■ PROBLEM DESCRIPTION:
Could the data below be copied exactly, minus the pictures?

Saved data entries:

┄┄┄┄┄┄

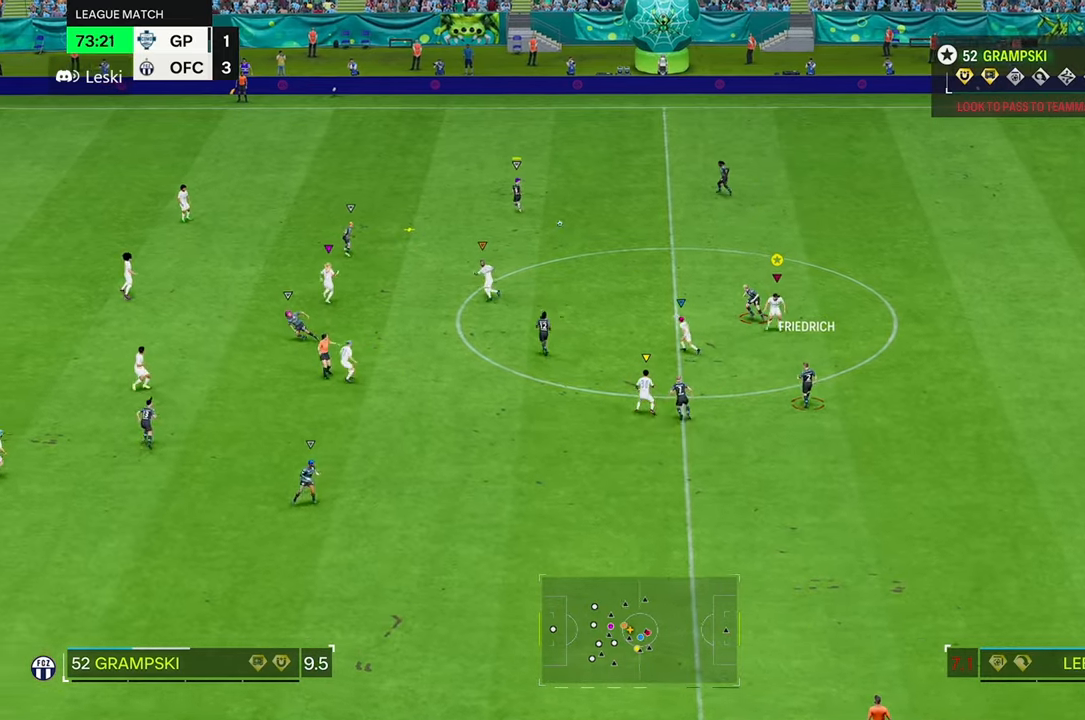
{"dt_ms": 500, "buttons": [], "left_stick": "up-right", "right_stick": "center", "events": [[83, "left_stick", "center"], [400, "L2", "up"], [450, "left_stick", "up-right"]]}
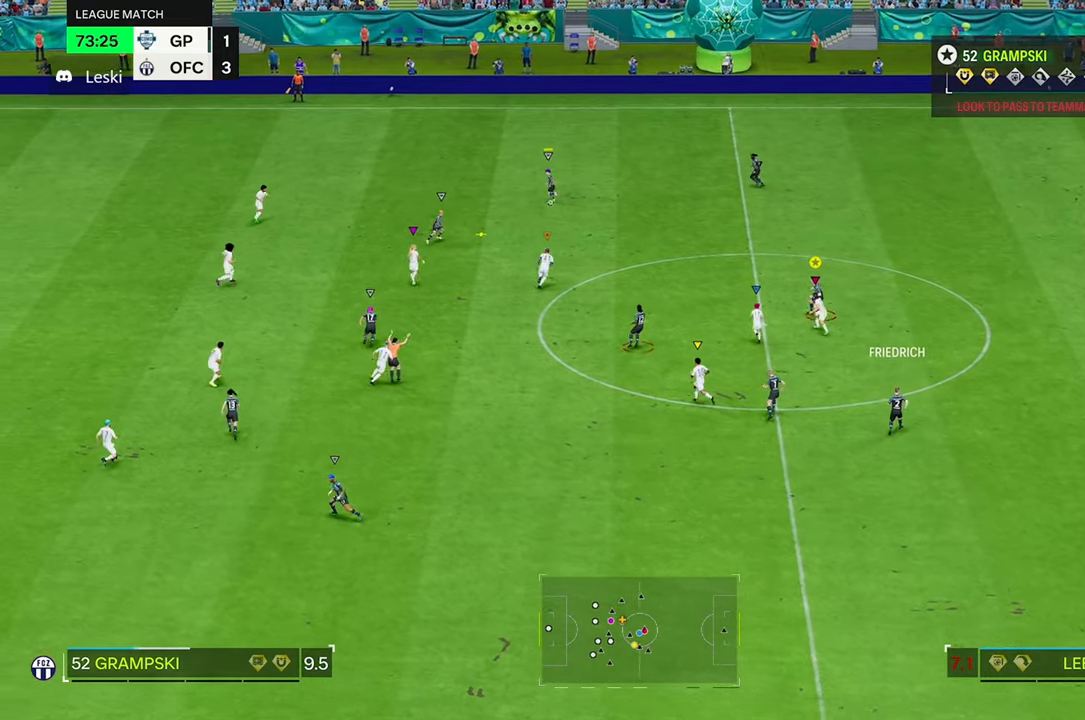
{"dt_ms": 1000, "buttons": [], "left_stick": "center", "right_stick": "center"}
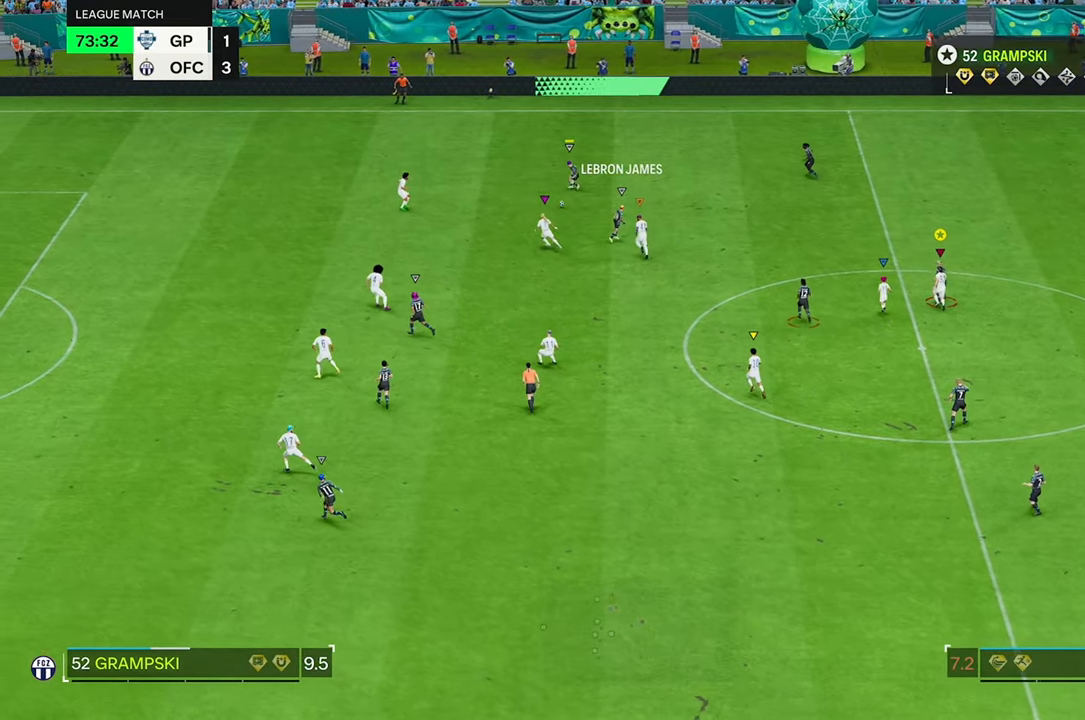
{"dt_ms": 500, "buttons": [], "left_stick": "center", "right_stick": "center", "events": []}
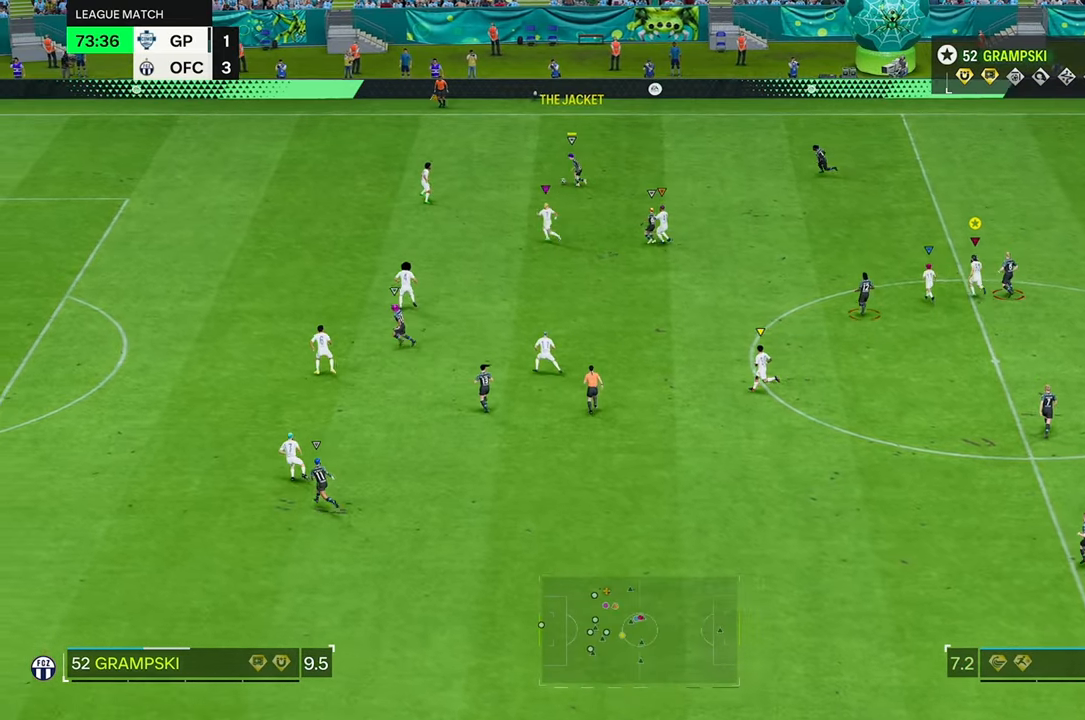
{"dt_ms": 500, "buttons": [], "left_stick": "center", "right_stick": "center", "events": []}
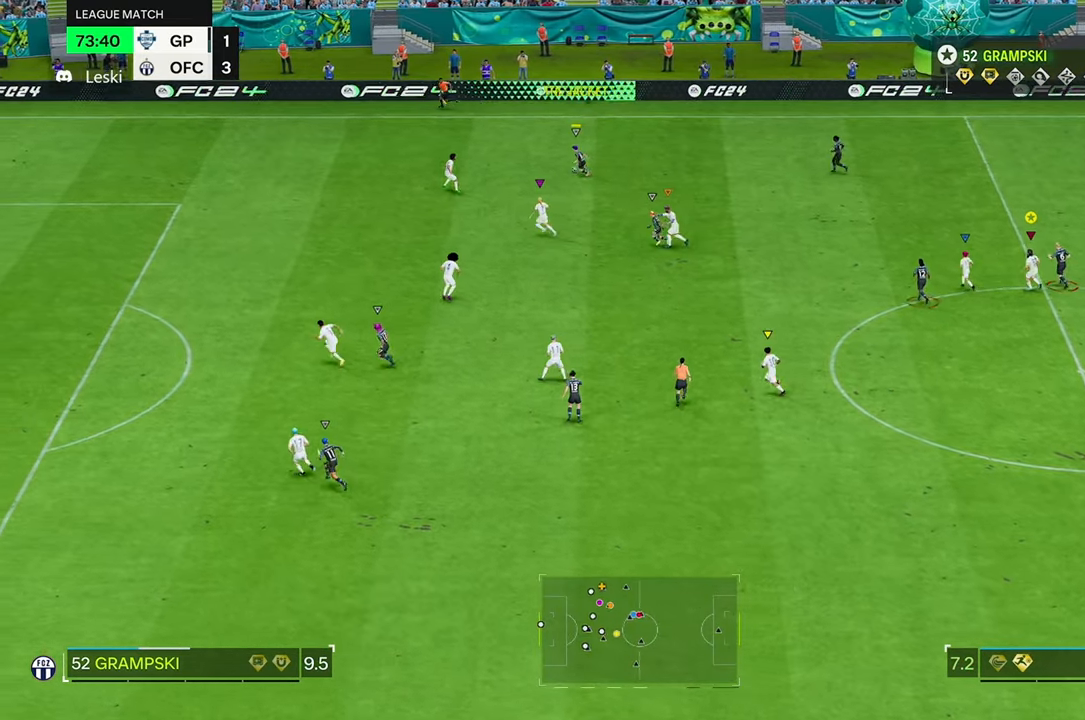
{"dt_ms": 500, "buttons": [], "left_stick": "center", "right_stick": "center", "events": []}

┄┄┄┄┄┄

■ WRITTEN ANSWER:
{"dt_ms": 500, "buttons": [], "left_stick": "up-right", "right_stick": "center", "events": [[83, "left_stick", "center"], [400, "L2", "up"], [450, "left_stick", "up-right"]]}
{"dt_ms": 1000, "buttons": [], "left_stick": "center", "right_stick": "center"}
{"dt_ms": 500, "buttons": [], "left_stick": "center", "right_stick": "center", "events": []}
{"dt_ms": 500, "buttons": [], "left_stick": "center", "right_stick": "center", "events": []}
{"dt_ms": 500, "buttons": [], "left_stick": "center", "right_stick": "center", "events": []}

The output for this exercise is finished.